*Dataset content*
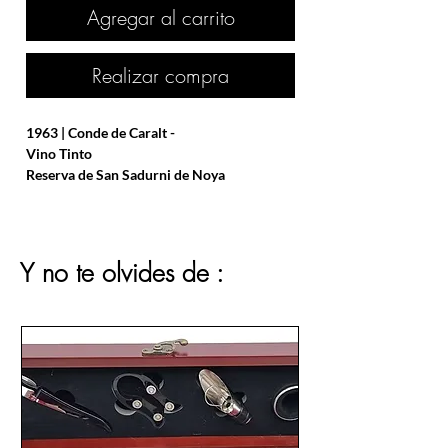
Agregar al carrito
Realizar compra
1963 | Conde de Caralt -
Vino Tinto
Reserva de San Sadurni de Noya
(Barcelona)
Vino tinto de 1963.
Y no te olvides de :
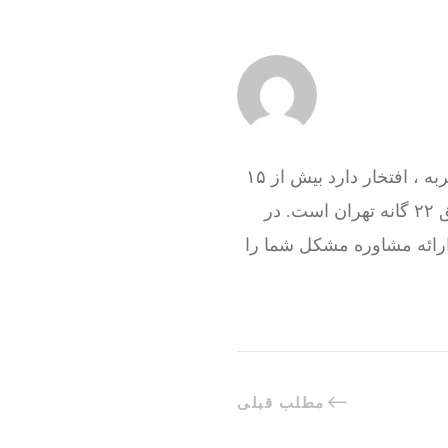
گروه فنی تعمیرات تاسیسات ما با به‌ کارگیری تکنسین های حرفه ای و سرویس کاران با تجربه ، افتخار دارد بیش از ۱۵
سال در کنار شما همشهریان تهرانی باشد و هم اکنون نیز آماده خدمت رسانی به تمام مناطق ۲۲ گانه تهران است. در
ارائه مشاوره مشکل شما را
مطلب قبلی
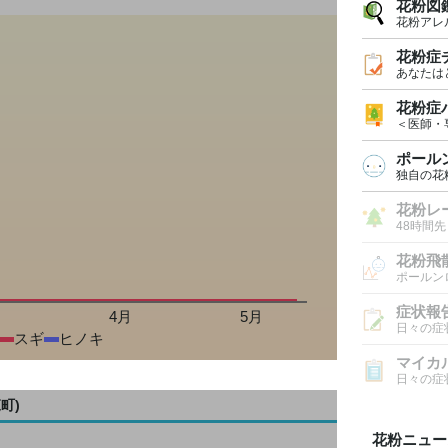
花粉図
花粉アレ
花粉症
あなたは
花粉症
＜医師・
ポール
独自の花
花粉レ
48時間
花粉飛
ポールン
症状報
月
4月
5月
日々の症
スギ
ヒノキ
マイカ
日々の症
町)
花粉ニュー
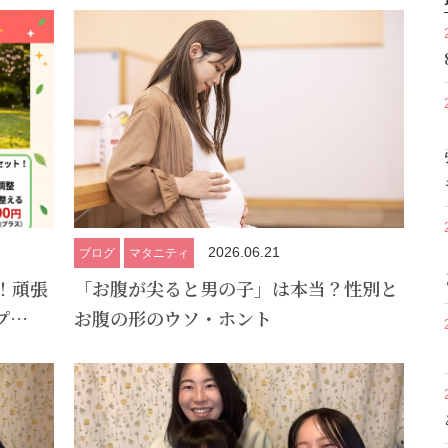
2026.06.21
ブログ
マタニティ
！頑張
「お腹が尖ると男の子」は本当？性別と
プ…
お腹の形のウソ・ホント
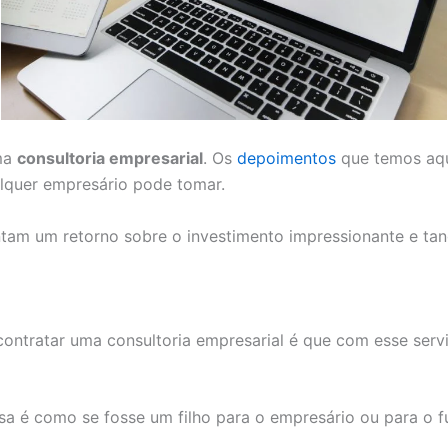
uma
consultoria empresarial
. Os
depoimentos
que temos aq
lquer empresário pode tomar.
tam um retorno sobre o investimento impressionante e tan
ntratar uma consultoria empresarial é que com esse servi
a é como se fosse um filho para o empresário ou para o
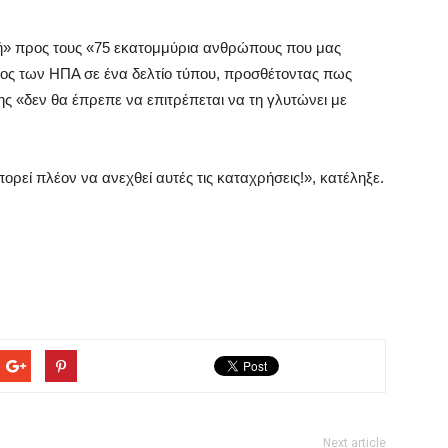
ή» προς τους «75 εκατομμύρια ανθρώπους που μας
ος των ΗΠΑ σε ένα δελτίο τύπου, προσθέτοντας πως
ς «δεν θα έπρεπε να επιτρέπεται να τη γλυτώνει με
ορεί πλέον να ανεχθεί αυτές τις καταχρήσεις!», κατέληξε.
Next article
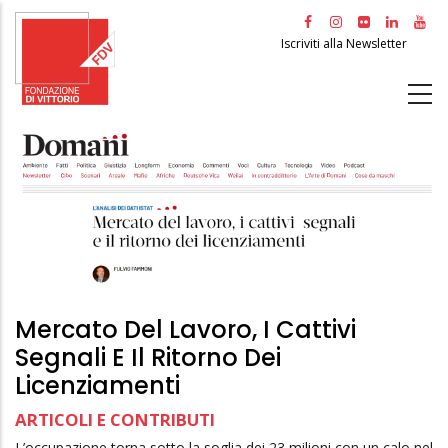
Salta
al
Iscriviti alla Newsletter
contenuto
principale
Mercato Del Lavoro, I Cattivi
Segnali E Il Ritorno Dei
Licenziamenti
ARTICOLI E CONTRIBUTI
L’occupazione torna sotto la soglia dei 23 milioni con un calo nel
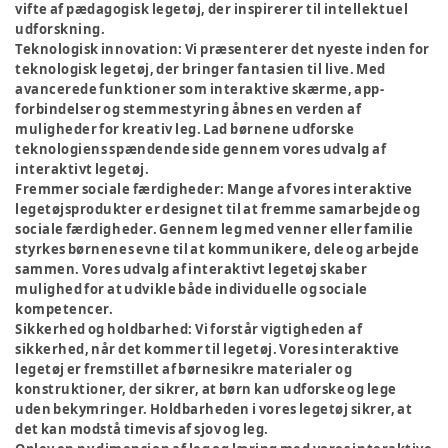
vifte af pædagogisk legetøj, der inspirerer til intellektuel
udforskning.
Teknologisk innovation:
Vi præsenterer det nyeste inden for
teknologisk legetøj, der bringer fantasien til live. Med
avancerede funktioner som interaktive skærme, app-
forbindelser og stemmestyring åbnes en verden af
muligheder for kreativ leg. Lad børnene udforske
teknologiens spændende side gennem vores udvalg af
interaktivt legetøj.
Fremmer sociale færdigheder:
Mange af vores interaktive
legetøjsprodukter er designet til at fremme samarbejde og
sociale færdigheder. Gennem leg med venner eller familie
styrkes børnenes evne til at kommunikere, dele og arbejde
sammen. Vores udvalg af interaktivt legetøj skaber
mulighed for at udvikle både individuelle og sociale
kompetencer.
Sikkerhed og holdbarhed:
Vi forstår vigtigheden af
sikkerhed, når det kommer til legetøj. Vores interaktive
legetøj er fremstillet af børnesikre materialer og
konstruktioner, der sikrer, at børn kan udforske og lege
uden bekymringer. Holdbarheden i vores legetøj sikrer, at
det kan modstå timevis af sjov og leg.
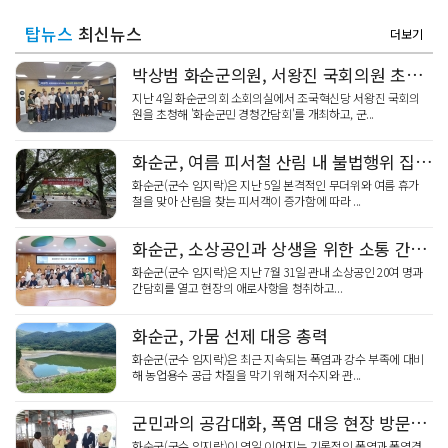
탑뉴스
최신뉴스
더보기
박상범 화순군의원, 서왕진 국회의원 초청 “화순군민 경청간담회”개최
지난 4일 화순군의회 소회의실에서 조국혁신당 서왕진 국회의
원을 초청해 '화순군민 경청간담회'를 개최하고, 군...
화순군, 여름 피서철 산림 내 불법행위 집중단속
화순군(군수 임지락)은 지난 5일 본격적인 무더위와 여름 휴가
철을 맞아 산림을 찾는 피서객이 증가함에 따라 ...
화순군, 소상공인과 상생을 위한 소통 간담회 개최
화순군(군수 임지락)은 지난 7월 31일 관내 소상공인 20여 명과
간담회를 열고 현장의 애로사항을 청취하고...
화순군, 가뭄 선제 대응 총력
화순군(군수 임지락)은 최근 지속되는 폭염과 강수 부족에 대비
해 농업용수 공급 차질을 막기 위해 저수지와 관...
군민과의 공감대화, 폭염 대응 현장 방문으로 전환
화순군(군수 임지락)이 연일 이어지는 기록적인 폭염과 폭염경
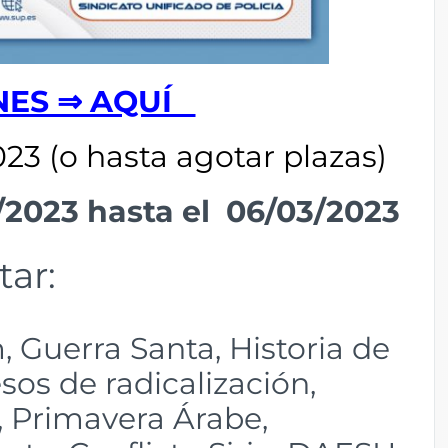
NES ⇒ AQUÍ
023 (o hasta agotar plazas)
/2023 hasta el 06/03/2023
tar:
, Guerra Santa, Historia de
sos de radicalización,
S, Primavera Árabe,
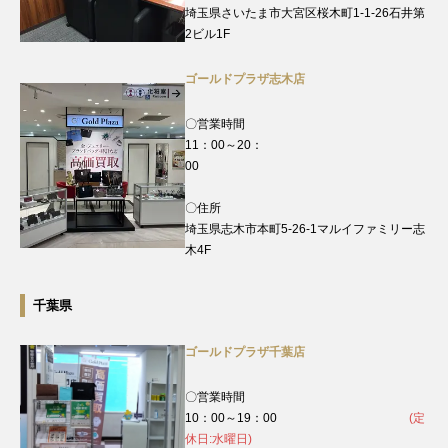
埼玉県さいたま市大宮区桜木町1-1-26石井第
2ビル1F
ゴールドプラザ志木店
〇営業時間
11：00～20：
00
〇住所
埼玉県志木市本町5-26-1マルイファミリー志
木4F
千葉県
ゴールドプラザ千葉店
〇営業時間
10：00～19：00
(定
休日:水曜日)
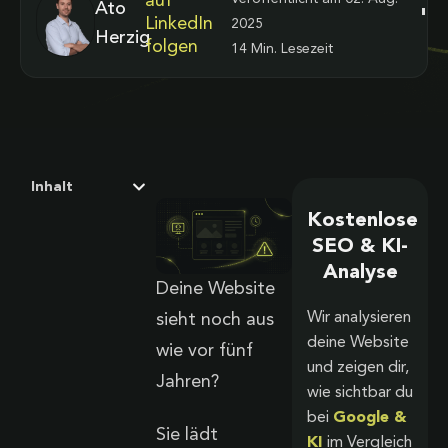
auf
Ato
LinkedIn
2025
Herzig
folgen
14 Min. Lesezeit
Inhalt
Kostenlose
SEO & KI-
Analyse
Deine Website
Wir analysieren
sieht noch aus
deine Website
wie vor fünf
und zeigen dir,
Jahren?
wie sichtbar du
bei
Google &
Sie lädt
KI
im Vergleich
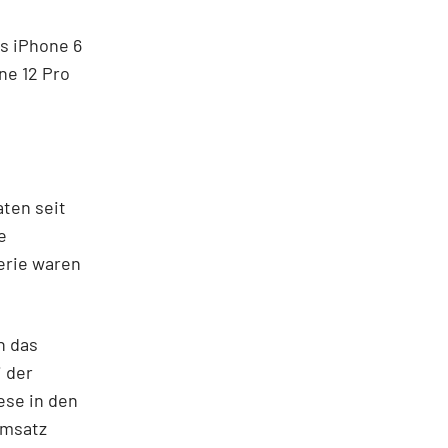
as iPhone 6
ne 12 Pro
aten seit
e
erie waren
h das
i der
ese in den
Umsatz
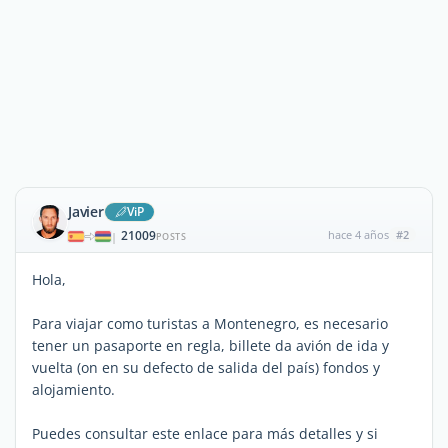
Javier
ViP
21009
hace 4 años
#2
|
POSTS
Hola,
Para viajar como turistas a Montenegro, es necesario
tener un pasaporte en regla, billete da avión de ida y
vuelta (on en su defecto de salida del país) fondos y
alojamiento.
Puedes consultar este enlace para más detalles y si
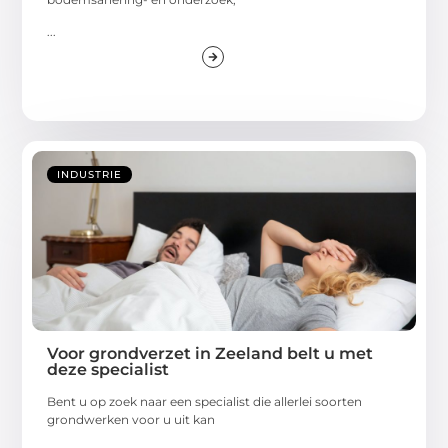
...
INDUSTRIE
Voor grondverzet in Zeeland belt u met
deze specialist
Bent u op zoek naar een specialist die allerlei soorten
grondwerken voor u uit kan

*How to complete this task*
Copy the text from the beginning of the entries up to and including the line containing "Y no te olvides", leaving out the pictures.

*Exercise output*
Agregar al carrito
Realizar compra
1963 | Conde de Caralt -
Vino Tinto
Reserva de San Sadurni de Noya
(Barcelona)
Vino tinto de 1963.
Y no te olvides de :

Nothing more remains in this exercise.